What the exercise asks> The lines below that include "separat" are to be found and copied.

Supplied material>
——

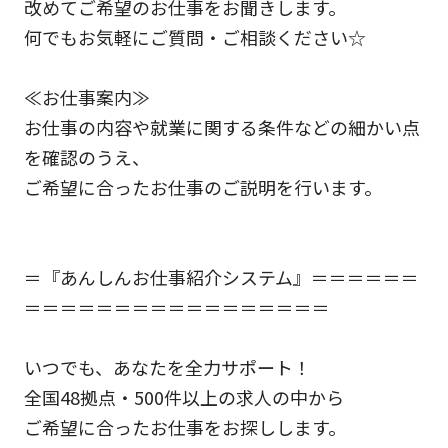
改めてご希望のお仕事をお聞きします。
何でもお気軽にご質問・ご相談ください☆
≪お仕事案内≫
お仕事の内容や就業に関する条件などの細かい点
を確認のうえ、
ご希望に合ったお仕事のご説明を行います。
＝『あんしんお仕事紹介システム』＝＝＝＝＝＝
＝＝＝＝＝＝＝＝＝＝＝＝＝＝＝＝＝
いつでも、あなたを全力サポート！
全国48拠点・500件以上の求人の中から
ご希望に合ったお仕事をお探しします。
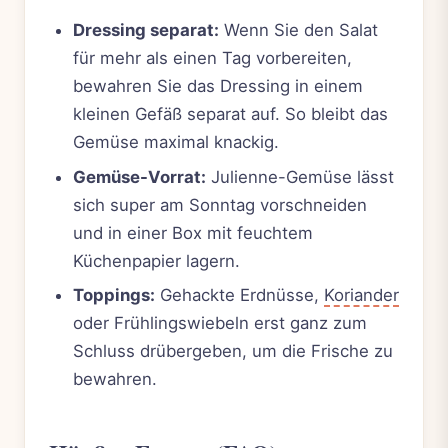
Dressing separat:
Wenn Sie den Salat
für mehr als einen Tag vorbereiten,
bewahren Sie das Dressing in einem
kleinen Gefäß separat auf. So bleibt das
Gemüse maximal knackig.
Gemüse-Vorrat:
Julienne-Gemüse lässt
sich super am Sonntag vorschneiden
und in einer Box mit feuchtem
Küchenpapier lagern.
Toppings:
Gehackte Erdnüsse,
Koriander
oder Frühlingswiebeln erst ganz zum
Schluss drübergeben, um die Frische zu
bewahren.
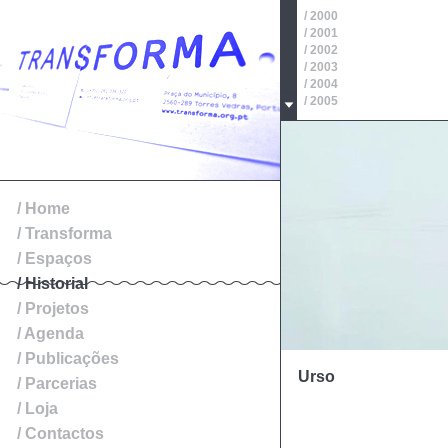
/ 2000
/ 2001
/ 2002
/ 2003
/ 2004
/ 2005
/ 2006
/ 2007
/ 2008
/ 2009
/ 2010
/ 2011
/ Home
/ 2012
/ Transforma
/ 2013
/ 2014
/ Espaços
/ Historial
/ Projetos
/ Agenda
/ Publicações
Urso
/ Parcerias
/ Loja
/ Contactos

——

Answer space>
Dressing separat:
kleinen Gefäß separat auf. So bleibt das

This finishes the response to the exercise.